The Story of an Image – GMP’s Bund SOHOArchitecture Commentary Post-production
This edition of Story of an Image is not necessarily a showcase of how you should go about creating a beautiful image, but rather an exercise in being resourceful if you ever find yourself unprepared and without the proper tools. This is the story of a somewhat random outing in Shanghai which led to the creation of one of my favorite images I have ever taken.
The backstory is that I was in the market for more of a medium/long range focal length lens, and a good friend of mine had generously lent me his Sony FE 85mm F1.8 prime lens. I decided to head out one Spring afternoon to test it out. With no predetermined itinerary of where I wanted to go, I hopped on my bike to explore the city I had called home for many years. Photography, when done on your own terms, really does have this wonderful ability to lead to new discoveries and open up hidden parts of your city that may otherwise go unexplored.
Hailed as the only ground-up building project on Bund in the past 60 years, Bund SOHO anchors the southern end of Shanghai’s historic riverfront promenade. Designed by German firm von Gerkan, Marg and Partners Architects (GMP), the development consists of six buildings in total. The four high-rise office buildings ranging between 60 and 135 meters in height form a distinct edge to the development towards the south and help ease the transition between the colonial-era buildings, whose style range from Neo-Gothic to Art Deco.
After meandering through several different neighborhoods on the western side of the Huangpu River, I ended up hopping on a ferry to the opposite side where you can get a fantastic vantage point of the more historic parts of the city. I made my way to the river’s edge as the late afternoon sun began to set beyond Bund SOHO and its nearby colonial neighbors. I immediately zoned in on a composition I felt would best illustrate how the building anchors the Bund to the south while showcasing it as a modern addition that sits comfortably within a historic context.
The only problem…I couldn’t fit the composition I wanted into the frame using the 85mm lens – the only one I had on me at the time. Without a tripod, I ended up sitting the camera on the top of the balustrade that lines the edge of the riverfront promenade, taking two shots that I would eventually stitch together in post when I got back home.
The Lightroom Edit
Alright, let’s fire up Lightroom and see what we can do. First things first, after importing our RAW files, we need to combine the two separate images into one by using the Photo Merge / Panorama function.

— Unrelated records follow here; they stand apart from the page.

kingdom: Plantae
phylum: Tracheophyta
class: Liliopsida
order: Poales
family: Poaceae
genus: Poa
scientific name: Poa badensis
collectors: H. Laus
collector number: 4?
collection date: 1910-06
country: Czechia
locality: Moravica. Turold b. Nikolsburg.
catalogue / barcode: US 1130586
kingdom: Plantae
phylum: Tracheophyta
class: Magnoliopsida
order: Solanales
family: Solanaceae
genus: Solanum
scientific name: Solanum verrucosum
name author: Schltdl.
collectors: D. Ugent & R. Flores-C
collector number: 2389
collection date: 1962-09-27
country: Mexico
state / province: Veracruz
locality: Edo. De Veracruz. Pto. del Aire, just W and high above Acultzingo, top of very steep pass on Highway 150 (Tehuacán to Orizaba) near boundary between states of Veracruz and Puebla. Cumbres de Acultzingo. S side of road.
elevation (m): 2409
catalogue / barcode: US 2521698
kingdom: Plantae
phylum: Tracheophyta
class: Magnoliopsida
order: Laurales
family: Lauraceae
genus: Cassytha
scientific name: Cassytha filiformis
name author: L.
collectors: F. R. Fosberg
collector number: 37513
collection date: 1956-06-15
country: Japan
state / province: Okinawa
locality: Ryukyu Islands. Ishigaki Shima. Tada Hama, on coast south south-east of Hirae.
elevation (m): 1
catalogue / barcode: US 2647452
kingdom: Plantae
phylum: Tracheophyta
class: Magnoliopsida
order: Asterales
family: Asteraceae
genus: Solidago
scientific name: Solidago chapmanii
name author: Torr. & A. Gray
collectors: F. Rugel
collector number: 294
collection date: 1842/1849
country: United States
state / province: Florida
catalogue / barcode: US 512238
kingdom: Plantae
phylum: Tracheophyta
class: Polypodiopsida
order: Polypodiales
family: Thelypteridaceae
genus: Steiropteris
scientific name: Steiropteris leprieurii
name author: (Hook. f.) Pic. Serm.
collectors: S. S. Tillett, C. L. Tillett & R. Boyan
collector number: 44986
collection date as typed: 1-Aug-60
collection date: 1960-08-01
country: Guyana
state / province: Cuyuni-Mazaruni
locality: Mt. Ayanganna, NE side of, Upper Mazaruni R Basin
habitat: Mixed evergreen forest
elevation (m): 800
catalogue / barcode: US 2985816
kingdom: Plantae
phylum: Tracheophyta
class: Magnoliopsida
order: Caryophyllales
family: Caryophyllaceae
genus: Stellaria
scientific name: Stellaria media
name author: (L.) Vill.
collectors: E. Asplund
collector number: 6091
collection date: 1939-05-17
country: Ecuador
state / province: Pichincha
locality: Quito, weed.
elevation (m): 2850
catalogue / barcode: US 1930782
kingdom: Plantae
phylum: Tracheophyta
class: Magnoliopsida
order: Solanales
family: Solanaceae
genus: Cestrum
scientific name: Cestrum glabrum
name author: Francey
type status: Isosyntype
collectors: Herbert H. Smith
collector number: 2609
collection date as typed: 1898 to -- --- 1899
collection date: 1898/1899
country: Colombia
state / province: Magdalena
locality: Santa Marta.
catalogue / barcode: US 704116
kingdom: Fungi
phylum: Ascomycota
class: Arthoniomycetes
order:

After doing so, we’re left with a deliciously detailed, 11,000+ pixel-wide stitched image.
Right away, I noticed I didn’t really like the composition with tall towers bookending both edges of the frame (which is a good thing since I chopped off the top of its spire anyway – whoops). Since Bund SOHO was our main subject and we wanted to show how it anchors the riverfront streetscape, we cropped in on the right side of the image, helping to create a much more pleasing composition whereby our subject is by far the tallest building in the frame giving it a heightened sense of importance. We then make a few basic adjustments to the exposure and white balance before heading into Photoshop.
The Photoshop Edit
Once in Photoshop, the adjustments are fairly minimal. First, I wanted to add a bit more space both above and below the buildings to let them breathe in the frame a bit. The Crop + Content-aware combo served me well here, with minimal cleanup required. I photograph a lot of high-rise buildings and have become a bit OCD when it comes to the building maintenance units atop the towers – so I clone those out so that the skyline is kept pure.
Finally, even though I think the sky suits the image quite well, I wanted to explore adding just a bit more cloud texture into the sky to balance out the texture we see in the foreground water. Since there was already a good amount of contrast in the image between the buildings and the existing sky, it was quick to make a channel mask to isolate the sky.
I tested out a handful of sky options before settling on one I felt served the image well. You be the judge…
And that was that – here is the final image:
There’s something about the way the image captures the majesty of Shanghai’s historic riverfront that I love. Postcards of Shanghai will more often than not showcase the opposite view – that of the glitzy new CBD and its iconic skyscrapers. I’ve always preferred vantage points back towards its more historic side, and was happy to find one that allowed me to create an image I’m satisfied with.